"We'll get you back down to remission. I promise," my oncologist told me last week. I'd had to leave the exam room, I was so devastated by the news that cancer was rearing its ugly head again. After I composed myself, when I came back in, his words encouraged me. They planted that seed of hope I needed on an otherwise pretty uncertain day.
As I write this blog, and maybe more importantly my book, I often wonder how I'll wrap it up, what the ending will be. I'd really been hoping I could end it on my clean scan last week (followed by another and then another). But I guess my ending's a little further off, and you'll have to bear with me from week to week just a little bit longer, until that series of clean scans does come along. Thanks for sticking around with me for this roller coaster ride.

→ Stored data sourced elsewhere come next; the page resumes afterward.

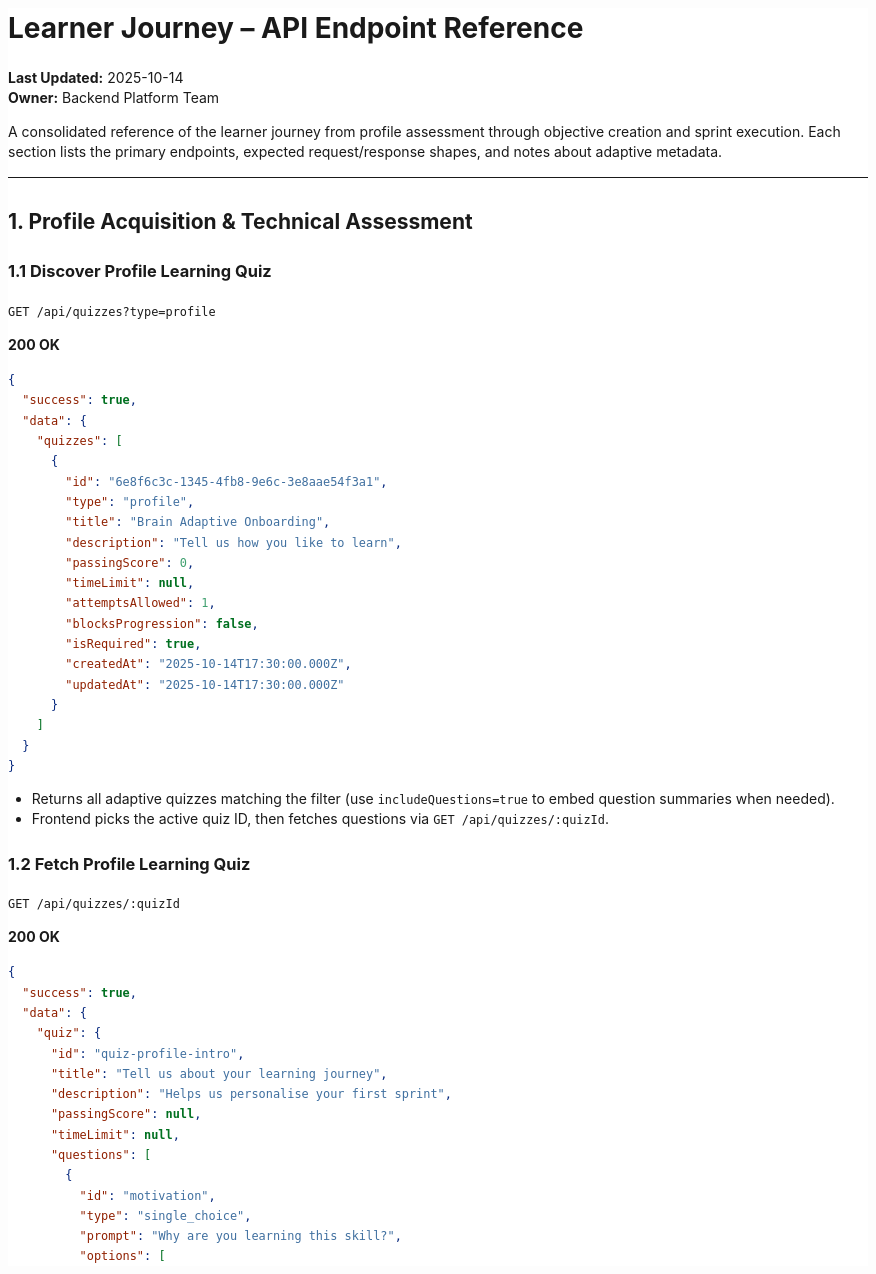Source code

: # Learner Journey – API Endpoint Reference

**Last Updated:** 2025-10-14  
**Owner:** Backend Platform Team

A consolidated reference of the learner journey from profile assessment through objective creation and sprint execution. Each section lists the primary endpoints, expected request/response shapes, and notes about adaptive metadata.

---

## 1. Profile Acquisition & Technical Assessment

### 1.1 Discover Profile Learning Quiz
`GET /api/quizzes?type=profile`

**200 OK**
```json
{
  "success": true,
  "data": {
    "quizzes": [
      {
        "id": "6e8f6c3c-1345-4fb8-9e6c-3e8aae54f3a1",
        "type": "profile",
        "title": "Brain Adaptive Onboarding",
        "description": "Tell us how you like to learn",
        "passingScore": 0,
        "timeLimit": null,
        "attemptsAllowed": 1,
        "blocksProgression": false,
        "isRequired": true,
        "createdAt": "2025-10-14T17:30:00.000Z",
        "updatedAt": "2025-10-14T17:30:00.000Z"
      }
    ]
  }
}
```

- Returns all adaptive quizzes matching the filter (use `includeQuestions=true` to embed question summaries when needed).
- Frontend picks the active quiz ID, then fetches questions via `GET /api/quizzes/:quizId`.

### 1.2 Fetch Profile Learning Quiz
`GET /api/quizzes/:quizId`

**200 OK**
```json
{
  "success": true,
  "data": {
    "quiz": {
      "id": "quiz-profile-intro",
      "title": "Tell us about your learning journey",
      "description": "Helps us personalise your first sprint",
      "passingScore": null,
      "timeLimit": null,
      "questions": [
        {
          "id": "motivation",
          "type": "single_choice",
          "prompt": "Why are you learning this skill?",
          "options": [
```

Over the last week, a number of people have asked me a version of this question: I thought your scan in January was clean--how is the cancer back again? The best I can explain it is that as sensitive as these scans are, they cannot see every cell. A couple of cells went under the radar. It's not until they regroup, divide, grow to a certain size, that they can be seen by current technology. And unfortunately, it's not uncommon for breast cancer to lay dormant for years before cropping up again. In my case, it just happens to be months rather than years.
The aggressiveness of my cancer is a double-edged sword. On the one hand, it is--as one doctor put it--like cancer on crack. I will have to monitor it closely for the rest of my life. But this isn't new news, and I've (mostly) adjusted to what it means to live with a chronic illness. On the other hand, the cracked-out nature of this cancer means it responds very well to chemo, eats it up like Pac-Man chasing after those little pellets. It's what has allowed me to get down to No Evidence of Disease twice already.
Today, I started on the miracle drug that will get me back to NED. Because it's a new drug for me, it was administered slowly, over ninety minutes, followed by ninety minutes of monitoring to see if I would have any adverse reactions. I didn't, unless you count the fact that it's 12:48 a.m. and I still cannot sleep because of the damn steroids. Any side effects will likely strike this weekend.
Toward the end of my treatment today, a young couple walked in with their 3-month-old son. The dad had been diagnosed with Stage 4 lymphoma three weeks before their son was born. I remember seeing them in January, when I was finishing up my last treatment and he was just starting his. She was nine months pregnant then, and he and I had exchanged half-smiles and a knowing nod--like, 'weird being the youngest ones here, isn't it?'
Today they came into the infusion room, proud to show off their son. All the nurses were oohing and aahing, and my eyes filled up with tears. I couldn't help it. It brought back a flood of memories to when Quinn was that size, and I was starting down this crazy cancer road myself.
The dad brought his son straight over and handed him to me, as if he could tell I needed it. Who doesn't need fat baby thighs and a little spit up on occasion? Instant mood-booster, trust me. We all chatted for awhile, and he said his latest scans are very promising. His words encouraged me. They planted that seed of hope I needed on an otherwise pretty uncertain day.